PHP, Zend Framework and Other Crazy Stuff
MutateMe: A PHP Mutation Testing Framework
Been while since I’ve been blogging! I’m just off a nice months long project so I’m easing my way back onto the open source scene. Since I take these times of renewed effort to work on crazy stuff (gets the inspiration going again), I revisited an old piece of code I first mentioned way back a year or so ago that I had dubbed MutateMe.
You can find it (and the exhaustive README) over at http://github.com/padraic/mutateme. You can install it using PEAR (I’ll get it to a PEAR channel soon) and it sits at a notional 0.5 development version.
MutateMe is a PHP Mutation Testing framework. Mostly. There is still work to be done, but the core of the framework has been completed with that fancy new namespace magic PHP 5.3 introduced. It doesn’t even crash anymore…that I’ve seen in…oh…at least a couple of hours
. Special thanks to Arvid Bergelmir who played a real good guinea pig over the past week in testing this out
.
Onto some explanations…
Mutation Testing is a little known (in PHP) practice of deliberately adding errors into source code. The idea is that, your sparkling perfect 100% code coverage jewel of a test suite should immediately pop out a failed test when the error is introduced. If it doesn’t, you get to ask why the error did not produce a test failure. Maybe it’s a missing test, or maybe the error was simply so minor or inconsequential it had no test-worthy effect. Either way, it’s food for thought.
The range of errors that can be introduced range from simple swaps (like sneakily swapping TRUE and FALSE somewhere) to more complex blunders (like replacing a regular expression with one matching only the Lead Developer’s cat’s name). At present MutateMe just implements a dozen or so simple swaps (the rest will follow now that the core framework is stable).

Source data →
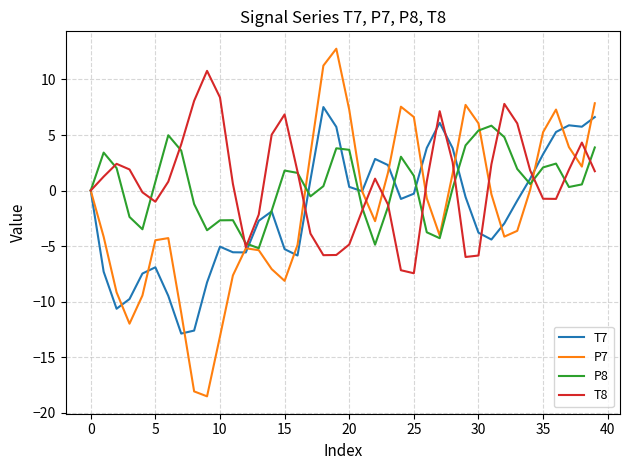

Rank the series by their maximum value, from highest to lowest.

P7, T8, T7, P8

What you will do → Transcribe the MutateMe blog post word for word from "You can find" to "0.5 development version.". You can set the material aside; it plays no part here.

Output for this task →
You can find it (and the exhaustive README) over at http://github.com/padraic/mutateme. You can install it using PEAR (I’ll get it to a PEAR channel soon) and it sits at a notional 0.5 development version.